An autopsy of Shannon Ayers revealed the bullet entered her head on the left side and exited on the right. The gun was held between 8 and 12 inches from the wife’s head when it was fired, according to findings by the medical examiner in court documents.
Graphic photos of Shannon Ayers’ gunshot wounds were displayed during Spokane County deputy medical examiner Makinzie Mott’s testimony Thursday afternoon.
Mott said Shannon Ayers died from a gunshot wound to the head and ruled the death a homicide.
She testified the wounds “would have been extraordinarily difficult, if not impossible” to be self-inflicted.
Treppiedi said a firearms expert determined the gun fired that night was held at an “intermediate distance” from Shannon Ayers.
Deputies concluded Shannon Ayers couldn’t have shot herself in the left side of her head with her right hand, which was her dominant hand, court records say.
Dean Ayers’ defense attorney, Douglas Phelps, told the jury Shannon Ayers contacted family members at times suggesting she was contemplating suicide. Phelps said Shannon Ayers never recovered from the loss of her son, who died in a motorcycle crash.
Friends and family of Shannon Ayers told the sheriff’s office Dean Ayers had an affair during the marriage and the couple argued frequently, but she was not suicidal, documents say.
Treppiedi said Shannon Ayers was planning on leaving her husband before her death.
On the night of the shooting, Phelps said his client had gone to the bathroom and heard a loud bang when he came back to the bedroom.
“He was alarmed by that and surprised by that,” Phelps said.
Phelps said investigators did not find Dean Ayers’ fingerprints on the pistol.
“He maintains his wife was emotional and shot herself in the head,” Phelps said.
Shannon Ayers’ daughter, Brandi Campbell, testified that her mother liked to spend time with her family, including camping, four-wheeling and visiting the family cabin on the lake. She was active in her grandchildren’s lives, said Campbell, who wore her dark blue U.S. Navy uniform Thursday.
Campbell told the jury she communicated with her mother on a daily basis.
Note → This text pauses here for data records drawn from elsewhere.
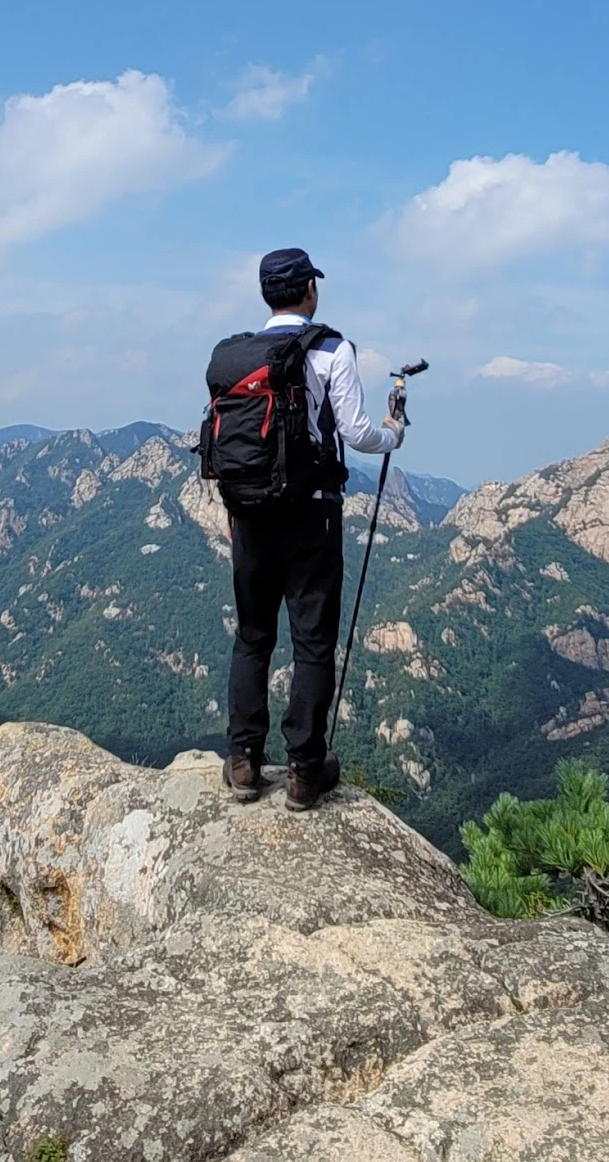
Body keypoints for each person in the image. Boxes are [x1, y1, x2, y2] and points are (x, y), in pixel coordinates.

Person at [211, 247, 405, 811]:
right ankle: (303, 771)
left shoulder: (235, 357)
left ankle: (243, 763)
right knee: (312, 643)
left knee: (253, 637)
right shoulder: (331, 349)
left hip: (249, 517)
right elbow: (358, 433)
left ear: (266, 293)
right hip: (311, 517)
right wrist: (394, 432)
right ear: (309, 290)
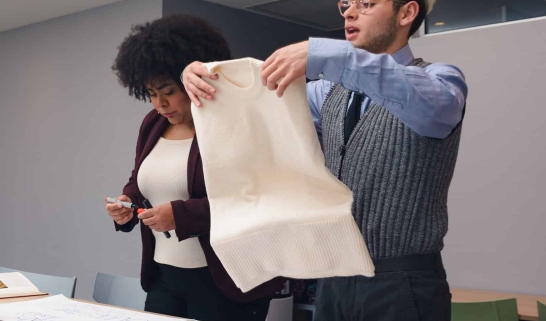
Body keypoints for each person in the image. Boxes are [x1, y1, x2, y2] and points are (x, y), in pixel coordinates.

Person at [181, 0, 467, 320]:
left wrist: (331, 54)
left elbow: (432, 104)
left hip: (403, 284)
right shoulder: (328, 92)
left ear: (407, 13)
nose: (349, 12)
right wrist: (208, 78)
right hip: (334, 274)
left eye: (366, 3)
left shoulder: (441, 79)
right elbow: (256, 103)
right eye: (346, 3)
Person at [107, 15, 285, 321]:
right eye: (151, 94)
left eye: (168, 91)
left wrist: (181, 214)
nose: (159, 104)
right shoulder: (153, 124)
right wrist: (127, 202)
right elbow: (140, 180)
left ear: (194, 81)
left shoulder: (235, 124)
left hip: (225, 281)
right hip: (163, 276)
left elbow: (257, 198)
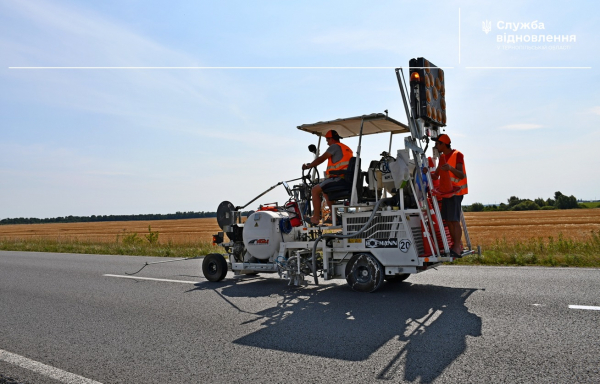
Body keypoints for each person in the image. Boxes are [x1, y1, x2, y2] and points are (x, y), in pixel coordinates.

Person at [302, 130, 353, 225]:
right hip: (346, 179)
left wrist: (308, 166)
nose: (327, 143)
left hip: (338, 179)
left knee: (314, 190)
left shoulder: (334, 146)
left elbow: (321, 159)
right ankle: (334, 218)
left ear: (331, 139)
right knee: (325, 191)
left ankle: (315, 218)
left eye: (327, 140)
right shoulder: (347, 148)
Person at [431, 134, 468, 256]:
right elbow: (436, 175)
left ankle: (457, 247)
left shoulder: (457, 154)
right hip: (446, 194)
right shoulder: (442, 157)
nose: (435, 146)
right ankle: (456, 245)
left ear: (443, 144)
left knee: (454, 220)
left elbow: (461, 175)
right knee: (449, 220)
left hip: (456, 193)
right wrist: (426, 172)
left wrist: (450, 168)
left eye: (437, 144)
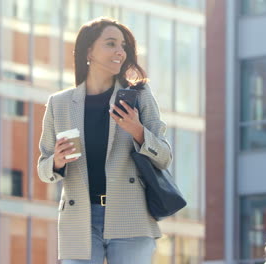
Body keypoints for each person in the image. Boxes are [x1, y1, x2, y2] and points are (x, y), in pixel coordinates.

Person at [37, 17, 172, 264]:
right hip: (80, 219)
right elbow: (43, 168)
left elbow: (164, 157)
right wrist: (56, 161)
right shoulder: (60, 103)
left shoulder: (139, 96)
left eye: (123, 46)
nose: (120, 51)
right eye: (111, 44)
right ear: (89, 50)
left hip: (131, 214)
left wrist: (138, 131)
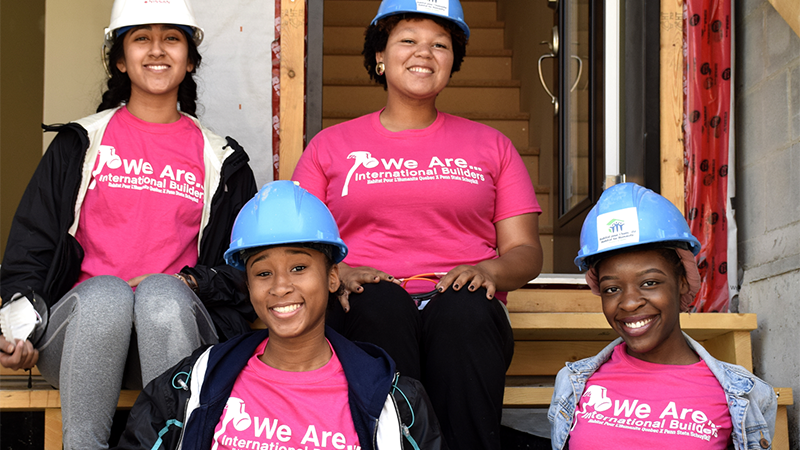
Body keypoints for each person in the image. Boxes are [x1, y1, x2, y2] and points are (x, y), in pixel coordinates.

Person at [0, 0, 257, 447]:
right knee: (106, 295)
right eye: (141, 38)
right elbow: (31, 246)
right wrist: (16, 332)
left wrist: (190, 282)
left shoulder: (223, 158)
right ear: (120, 59)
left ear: (190, 58)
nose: (157, 49)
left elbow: (247, 268)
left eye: (171, 38)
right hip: (83, 342)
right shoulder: (79, 145)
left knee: (161, 293)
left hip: (176, 336)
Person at [291, 0, 543, 448]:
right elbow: (299, 245)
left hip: (466, 311)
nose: (424, 53)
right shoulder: (330, 146)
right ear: (379, 57)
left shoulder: (493, 145)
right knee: (378, 304)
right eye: (407, 40)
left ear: (452, 62)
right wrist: (339, 273)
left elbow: (525, 251)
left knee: (462, 309)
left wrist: (488, 272)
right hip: (365, 303)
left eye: (440, 45)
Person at [112, 180, 446, 450]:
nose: (280, 287)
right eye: (263, 273)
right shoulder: (190, 385)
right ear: (248, 285)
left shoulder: (396, 402)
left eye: (299, 267)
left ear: (333, 277)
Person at [548, 183, 777, 450]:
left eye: (649, 283)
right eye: (612, 289)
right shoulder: (573, 385)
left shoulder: (743, 396)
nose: (630, 303)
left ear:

She never made suicidal comments, Campbell said.
She said she last spoke with her mother the day of the killing. They were talking about how Shannon Ayers started going back to marriage counseling, which was going well.
“I said, ‘Call me back when you get home, and she said, ‘OK.’ And she never did,” Campbell said.
Many of the questions directed at Campbell and Kandice Kambitsch, Shannon Ayers’ younger sister, revolved around text message conversations the two women had with Shannon Ayers a couple of weeks before her death.
The two said they were concerned about Shannon Ayers, but did not believe she was going to harm herself.
Kambitsch said her sister was outgoing and happy.
“Shannon was always a very strong person,” Kambitsch said.
Kambitsch said she received a phone call from Campbell a couple of weeks before her death saying she was concerned about a text message Shannon Ayers sent Campbell. Kambitsch said she sent her sister a screenshot of suicide and crisis hotline numbers.
Still, Kambitsch said she was not worried about her sister harming herself and thought the text conversation between Shannon Ayers and Campbell was nothing more than about a fight between the Ayers couple.
Kambitsch said her sister texted her she was fine. The text thread between the two sisters was displayed on a projector in the courtroom.
Several supporters of Dean and Shannon Ayers watched Thursday’s proceedings.
The trial resumes Monday morning with Spokane County Superior Court Judge Charnelle Bjelkengren presiding.